Nuhujanan moved to Kalimantan following his appointment as the commander of the Pontianak military district on 28 December 2018. He received his duties in a ceremony on 23 January 2019, and was accordingly promoted to colonel on 1 April 2019. Nuhujanan instructed soldiers under him to maintain neutrality in light of the-then upcoming 2019 Indonesian general election and to continuously monitor the development of national and international issues. After a police station was burned in the spillover of the May 2019 riots in Pontianak, Nuhujanan and other top military officials was present to directly control situation in the city. Nuhujanan handed over his command duties on 29 June 2020.

After serving in various provinces of Indonesia, Nuhujanan got the chance to return to his birthplace with his appointment as the spokesperson of the Pattimura (Maluku) Regional Military Command on 6 June 2020. He officially received his duties on 7 July 2020. To maintain friendly relations with local media, Nuhujanan initiated a coffee morning programme with news reporters. In October 2020, Nuhujanan was denounced after claiming that reports of widespread resident anxiety on army data collection and demolition warning were a hoax propagated by the neighborhood coordinator. Later that December Nuhujanan won several distinctions at an army journalistic competition on its civic role.
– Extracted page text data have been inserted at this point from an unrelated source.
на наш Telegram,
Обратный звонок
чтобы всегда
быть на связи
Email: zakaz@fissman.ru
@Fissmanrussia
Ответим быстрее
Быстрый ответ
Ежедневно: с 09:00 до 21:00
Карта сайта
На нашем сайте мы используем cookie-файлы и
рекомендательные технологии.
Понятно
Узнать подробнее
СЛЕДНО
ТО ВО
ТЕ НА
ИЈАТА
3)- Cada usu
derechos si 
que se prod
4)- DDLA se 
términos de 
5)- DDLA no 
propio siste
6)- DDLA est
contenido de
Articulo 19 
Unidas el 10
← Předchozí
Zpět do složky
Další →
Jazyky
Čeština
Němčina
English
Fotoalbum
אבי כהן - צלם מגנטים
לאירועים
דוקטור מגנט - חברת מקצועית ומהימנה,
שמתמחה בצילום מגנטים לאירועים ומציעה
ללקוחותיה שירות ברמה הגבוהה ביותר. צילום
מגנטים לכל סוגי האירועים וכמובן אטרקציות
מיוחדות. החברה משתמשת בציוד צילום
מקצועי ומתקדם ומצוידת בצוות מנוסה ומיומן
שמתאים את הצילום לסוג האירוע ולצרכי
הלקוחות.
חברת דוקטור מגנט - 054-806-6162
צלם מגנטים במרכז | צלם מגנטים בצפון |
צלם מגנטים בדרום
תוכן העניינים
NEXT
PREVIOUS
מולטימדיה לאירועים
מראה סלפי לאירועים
After a few months in the position, Nuhujanan was taken off from his position on 5 March 2021 in order for him to underwent studies at the Armed Forces Command and General Staff College from 1 February to 16 September 2021. On 18 March 2022, Nuhujanan was appointed to the new role of the territorial assistant in the Jakarta regional military command, and was installed on 9 April 2022. After a year, he returned to the army headquarters as assistant officer for social communication on 20 March 2023, and handed over his duties in the Jakarta regional military command on 4 May 2023. Following the launching of Operation Habema in April 2024, Nuhujanan assumed ad hoc duties as the commander of the operation's territorial taskforce, responsible for directing the provision of health and welfare services to people under the jurisdiction of the operation.

Nuhujanan in his brigadier general field uniform.

Nuhujanan was appointed as the chief of the Indonesian national armed forces history center on 6 December 2024. He was installed for the position by the armed forces commander on 7 January 2025 after being promoted to the rank of brigadier general the day prior. Shortly after filling the position, Nuhujanan visited the Indonesian national archives to optimize the center's archive management and directed the collection of historical operations data in Ambon as well as the role of local units. Nuhujanan continued to retain his ad hoc position in Operation Habema.

== Personal life ==
Nuhujanan, who is an adherent of the Protestant faith, is married to Serly Oktora from Purbalingga, The couple has three sons.